### PROBLEM DESCRIPTION
Substitute "scatter chart" for "scatter plot" in the records, from the line with "SDS_P1 (PM10)" up to and including the line with "Is there any". Give back only those lines, with everything else unchanged.

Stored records
:::

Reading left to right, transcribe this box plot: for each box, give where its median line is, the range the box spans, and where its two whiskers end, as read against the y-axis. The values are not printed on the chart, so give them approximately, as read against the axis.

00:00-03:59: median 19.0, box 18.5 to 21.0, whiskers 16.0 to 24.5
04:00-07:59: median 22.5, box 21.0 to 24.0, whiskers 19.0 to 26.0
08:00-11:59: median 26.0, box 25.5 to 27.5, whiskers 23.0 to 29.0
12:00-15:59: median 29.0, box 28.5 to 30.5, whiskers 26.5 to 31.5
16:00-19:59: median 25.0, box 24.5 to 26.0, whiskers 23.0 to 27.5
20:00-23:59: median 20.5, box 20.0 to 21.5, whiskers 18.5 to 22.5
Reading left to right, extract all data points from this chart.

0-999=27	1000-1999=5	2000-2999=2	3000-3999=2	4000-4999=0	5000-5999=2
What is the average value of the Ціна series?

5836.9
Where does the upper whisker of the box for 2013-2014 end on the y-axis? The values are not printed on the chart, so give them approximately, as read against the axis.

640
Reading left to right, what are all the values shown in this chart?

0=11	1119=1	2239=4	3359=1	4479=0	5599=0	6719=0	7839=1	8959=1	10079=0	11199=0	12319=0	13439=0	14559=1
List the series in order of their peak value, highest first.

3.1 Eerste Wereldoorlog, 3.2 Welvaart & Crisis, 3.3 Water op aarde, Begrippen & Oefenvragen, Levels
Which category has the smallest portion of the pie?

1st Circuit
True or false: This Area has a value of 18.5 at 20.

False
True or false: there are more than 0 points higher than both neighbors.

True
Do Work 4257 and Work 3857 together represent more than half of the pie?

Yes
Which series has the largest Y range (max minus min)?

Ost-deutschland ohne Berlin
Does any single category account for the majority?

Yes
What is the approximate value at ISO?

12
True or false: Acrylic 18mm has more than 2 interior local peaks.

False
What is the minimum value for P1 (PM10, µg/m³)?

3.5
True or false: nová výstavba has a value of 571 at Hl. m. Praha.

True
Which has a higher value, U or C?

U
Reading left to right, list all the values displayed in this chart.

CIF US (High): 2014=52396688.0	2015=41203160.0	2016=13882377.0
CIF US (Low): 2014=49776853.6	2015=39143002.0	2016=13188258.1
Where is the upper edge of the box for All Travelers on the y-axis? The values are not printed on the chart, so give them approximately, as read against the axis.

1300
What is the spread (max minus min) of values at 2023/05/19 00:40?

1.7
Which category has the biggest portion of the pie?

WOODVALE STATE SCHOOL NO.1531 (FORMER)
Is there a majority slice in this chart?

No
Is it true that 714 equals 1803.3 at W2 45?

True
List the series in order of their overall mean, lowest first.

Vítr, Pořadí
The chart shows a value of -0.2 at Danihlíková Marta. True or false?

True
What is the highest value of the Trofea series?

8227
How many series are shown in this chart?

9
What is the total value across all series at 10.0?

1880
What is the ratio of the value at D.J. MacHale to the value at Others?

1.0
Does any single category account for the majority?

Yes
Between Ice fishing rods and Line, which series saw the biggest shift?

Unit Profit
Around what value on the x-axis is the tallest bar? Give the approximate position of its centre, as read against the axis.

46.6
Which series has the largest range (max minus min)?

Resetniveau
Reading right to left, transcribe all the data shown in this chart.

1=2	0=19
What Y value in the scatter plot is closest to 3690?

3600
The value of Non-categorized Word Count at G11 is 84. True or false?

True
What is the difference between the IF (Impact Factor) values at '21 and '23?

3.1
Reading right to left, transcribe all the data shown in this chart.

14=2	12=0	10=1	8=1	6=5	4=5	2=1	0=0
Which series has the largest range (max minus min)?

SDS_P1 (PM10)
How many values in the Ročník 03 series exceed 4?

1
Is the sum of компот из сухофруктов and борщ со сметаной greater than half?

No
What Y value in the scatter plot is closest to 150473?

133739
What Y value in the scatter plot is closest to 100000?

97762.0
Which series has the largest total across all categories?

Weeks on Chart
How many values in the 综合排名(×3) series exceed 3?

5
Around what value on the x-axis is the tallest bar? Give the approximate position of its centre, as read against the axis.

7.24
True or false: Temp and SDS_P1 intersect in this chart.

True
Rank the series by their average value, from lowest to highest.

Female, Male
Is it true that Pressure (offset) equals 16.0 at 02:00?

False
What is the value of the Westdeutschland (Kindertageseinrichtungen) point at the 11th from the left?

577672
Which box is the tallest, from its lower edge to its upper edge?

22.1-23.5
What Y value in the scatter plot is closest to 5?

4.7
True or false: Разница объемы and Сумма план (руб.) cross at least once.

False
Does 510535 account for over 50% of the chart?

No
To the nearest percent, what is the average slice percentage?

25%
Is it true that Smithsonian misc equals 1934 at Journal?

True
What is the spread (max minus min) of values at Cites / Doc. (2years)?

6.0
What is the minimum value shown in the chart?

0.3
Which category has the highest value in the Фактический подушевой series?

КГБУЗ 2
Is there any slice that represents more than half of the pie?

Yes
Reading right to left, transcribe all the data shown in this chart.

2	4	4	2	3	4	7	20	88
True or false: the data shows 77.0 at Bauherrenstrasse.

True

:::

### EXERCISE ANSWER
SDS_P1 (PM10)
How many values in the Ročník 03 series exceed 4?

1
Is the sum of компот из сухофруктов and борщ со сметаной greater than half?

No
What Y value in the scatter chart is closest to 150473?

133739
What Y value in the scatter chart is closest to 100000?

97762.0
Which series has the largest total across all categories?

Weeks on Chart
How many values in the 综合排名(×3) series exceed 3?

5
Around what value on the x-axis is the tallest bar? Give the approximate position of its centre, as read against the axis.

7.24
True or false: Temp and SDS_P1 intersect in this chart.

True
Rank the series by their average value, from lowest to highest.

Female, Male
Is it true that Pressure (offset) equals 16.0 at 02:00?

False
What is the value of the Westdeutschland (Kindertageseinrichtungen) point at the 11th from the left?

577672
Which box is the tallest, from its lower edge to its upper edge?

22.1-23.5
What Y value in the scatter chart is closest to 5?

4.7
True or false: Разница объемы and Сумма план (руб.) cross at least once.

False
Does 510535 account for over 50% of the chart?

No
To the nearest percent, what is the average slice percentage?

25%
Is it true that Smithsonian misc equals 1934 at Journal?

True
What is the spread (max minus min) of values at Cites / Doc. (2years)?

6.0
What is the minimum value shown in the chart?

0.3
Which category has the highest value in the Фактический подушевой series?

КГБУЗ 2
Is there any slice that represents more than half of the pie?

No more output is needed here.